Josèf Farrugia’s Tabula Rasa Exhibition at Malta Society of Arts This April
Tabula Rasa, a series of art installations that places the exhibition visitor’s experience at the centre, is running between 23 and 26 April in Valletta.
Josèf Farrugia’s exhibition ‘Tabula Rasa’ has its roots in his interest in redefining and exploring the role of the audience. He observes how, despite his enthusiasm for the arts, he often feels traditional exhibition spaces to be “restrictive and almost anti-human”. Farrugia is therefore resolved to give more space to visitor interaction, ultimately developing this project as a way of “demonstrating that exhibition spaces do not have to follow the same repetitive, ocular-centric model.” Exhibiton spaces may be “challenged, reimagined, and reshaped,” and Farrugia’s goal is to ensure that visitors have the agency to do exactly that, recognising their role as participants in the process. This meant “carefully rethinking how the work is encountered. Rather than presenting something to be passively viewed, the installation subtly disrupts those expectations through its method of spatial arrangement.”

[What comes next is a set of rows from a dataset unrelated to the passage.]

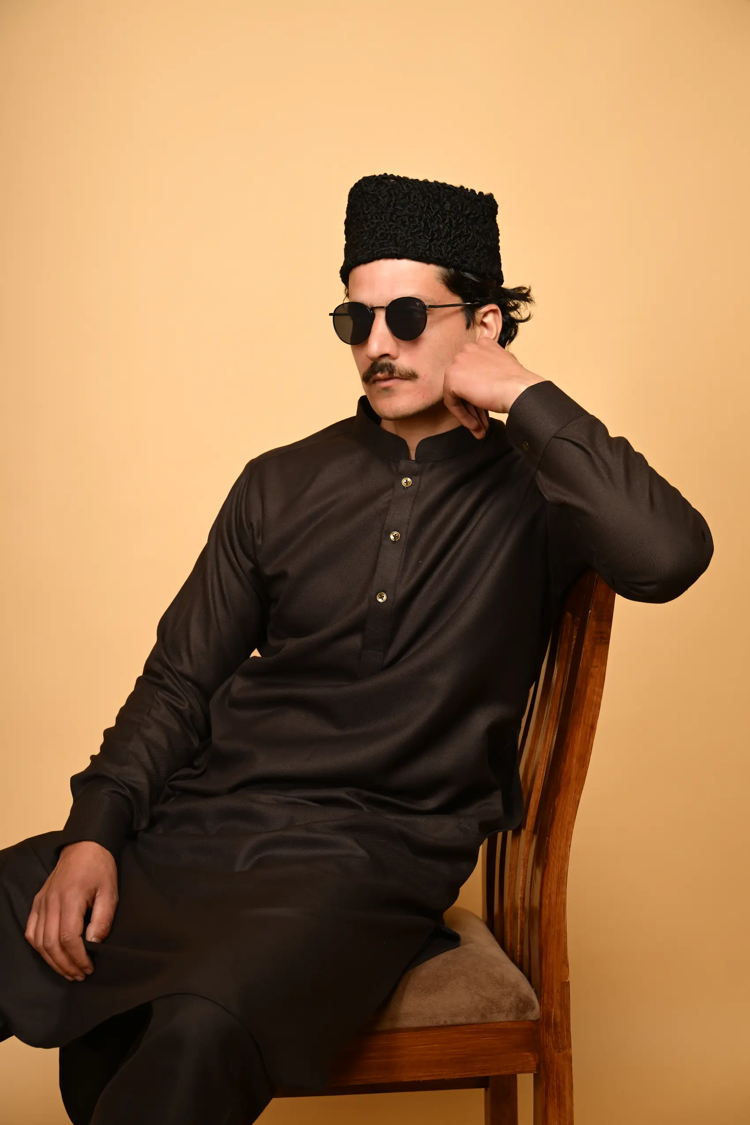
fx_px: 2156
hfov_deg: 19.7
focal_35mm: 69
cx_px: 375
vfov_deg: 29.2
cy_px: 562
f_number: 6.3
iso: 160
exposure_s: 1/200
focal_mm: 69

The exhibition consists of five installations, engaging the full sensory spectrum, to deliberately break away from the dominance of sight. Farrugia’s inspiration stems from “both personal experience and research into exhibition design, particularly the realisation that many spaces prioritise visual consumption over human experience.” By creating immersive environments that appeal to the senses, Farrugia aims to encourage visitors to become aware of how they “perceive, interpret, and construct meaning”. Farrugia’s background as a multidisciplinary artist is key to creating such holistically experiential environments using mixed media; however, he specifies that “this project makes use of the human nervous system as its primary medium. My installations are not the artwork here; the true artwork is only created once the nervous system of the visitor is stimulated through the use of my installations. That moment of contact, is the artwork.”

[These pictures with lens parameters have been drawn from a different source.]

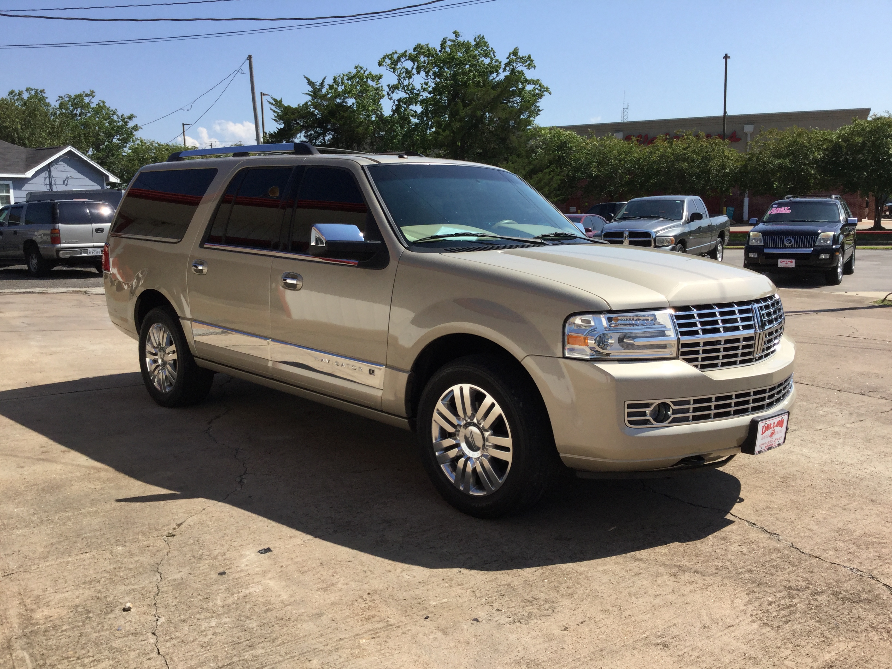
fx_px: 799
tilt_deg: -8.9
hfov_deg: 58.4
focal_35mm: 31
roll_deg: +0.2
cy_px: 334
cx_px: 446
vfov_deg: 45.4
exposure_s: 1/1431
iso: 25
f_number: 2.4
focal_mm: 3.3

The idea for this exhibition emerged from research into the contexts of exhibition design, followed by interviews with industry professionals, including both artists and curators. This laid the basis for Farrugia’s practice-based research, which centres the visitor’s experience through a series of installations.

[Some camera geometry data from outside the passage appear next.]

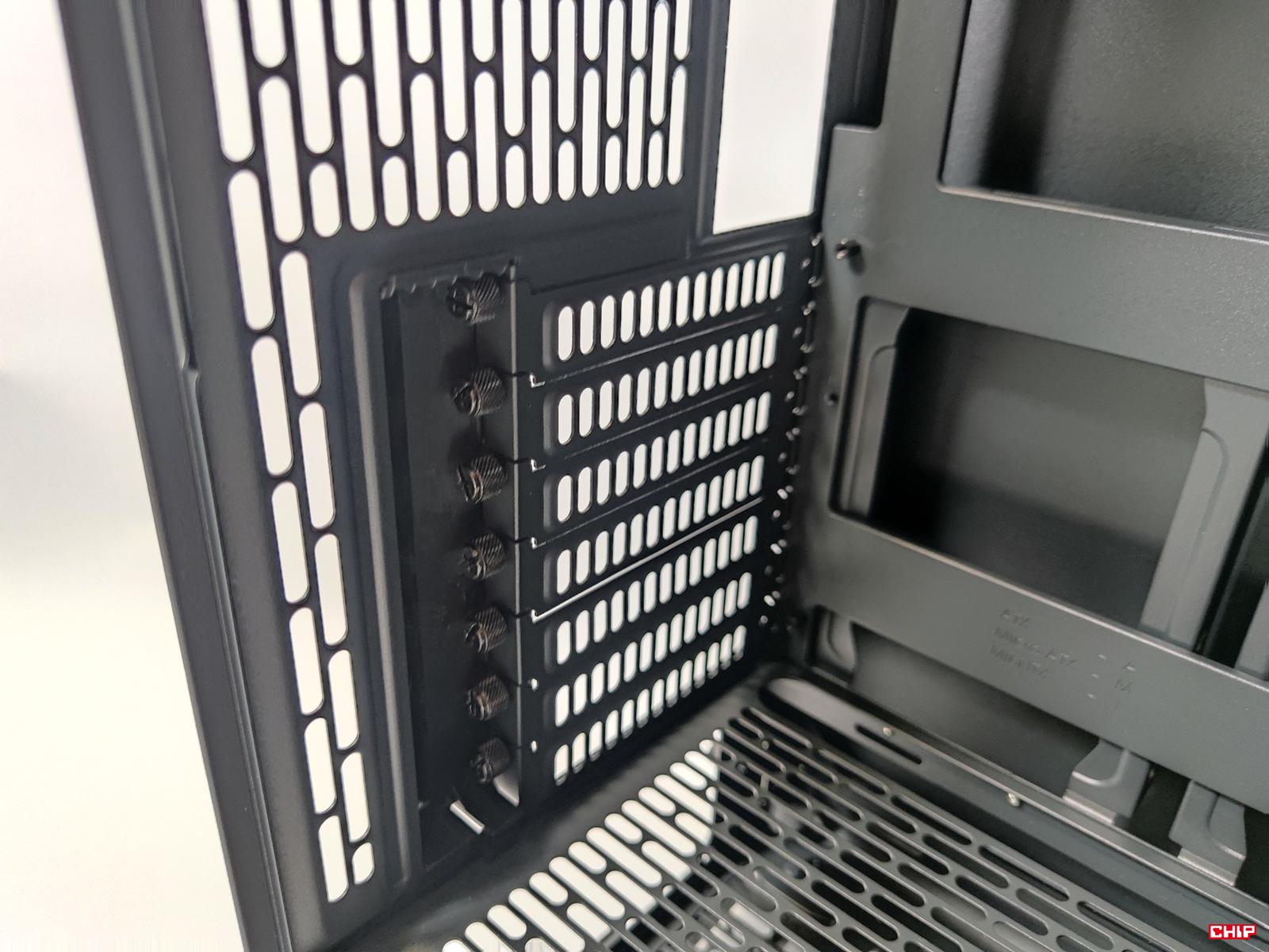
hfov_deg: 71.6
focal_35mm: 24
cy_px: 476
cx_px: 634
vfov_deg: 56.8
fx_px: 880
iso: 385
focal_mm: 6.78
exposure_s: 1/17
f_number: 1.85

The exhibition becomes a space in which to experiment with the “relationship between perception, expectation, and interaction”, and this exhibition thus becomes an exploratory commentary on the form of the “exhibition” itself. As Farrugia puts it: “It questions the conventional ‘white cube’ model and the passive role often assigned to viewers, instead proposing a more active, embodied form of engagement.” As ‘Tabula Rasa’ seeks to explore different facets of the ‘exhibition experience’, Farrugia’s vision also involved approaching the installation design by uniting the perspectives of different roles. The artistic motivation and the curatorial organisation of the exhibition converge in the visitor’s encounter: “I curated from the perspective of a visitor. I curated with the expectations I have in mind as a visitor. I curated for people.” The exhibition journey is therefore not guided by a “fixed narrative”, but rather open to the visitor’s playful interaction: “the exhibition offers a series of encounters that unfold through movement, curiosity, and interaction.”
As a result, no two experiences are exactly the same: “Each visit becomes a personal negotiation between the individual and the space.” Rather than presenting something to be observed at a respectful distance, the exhibition creates a situation to be experienced, one that is “designed to quietly challenge expectations and linger beyond the visit itself.”
Dr Joe Borg, the President of the Malta Society of Arts, comments: “Josèf Farrugia’s exhibition ‘Tabula Rasa’ promises to be an intriguing and interesting interaction between the artist, his works and the audience. I look forward to enjoying the experience.”
Tabula Rasa, an Exhibition by Josèf Farrugia, is on from 23 – 26 April 2026 at the Art Galleries of the Malta Society of Arts, Palazzo de La Salle, 219 Republic Street, Valletta. The exhibition is open on Thursday from 7pm to 10pm, and Friday–Sunday from 10am to 1pm and from 7pm to 10pm. Admission is free.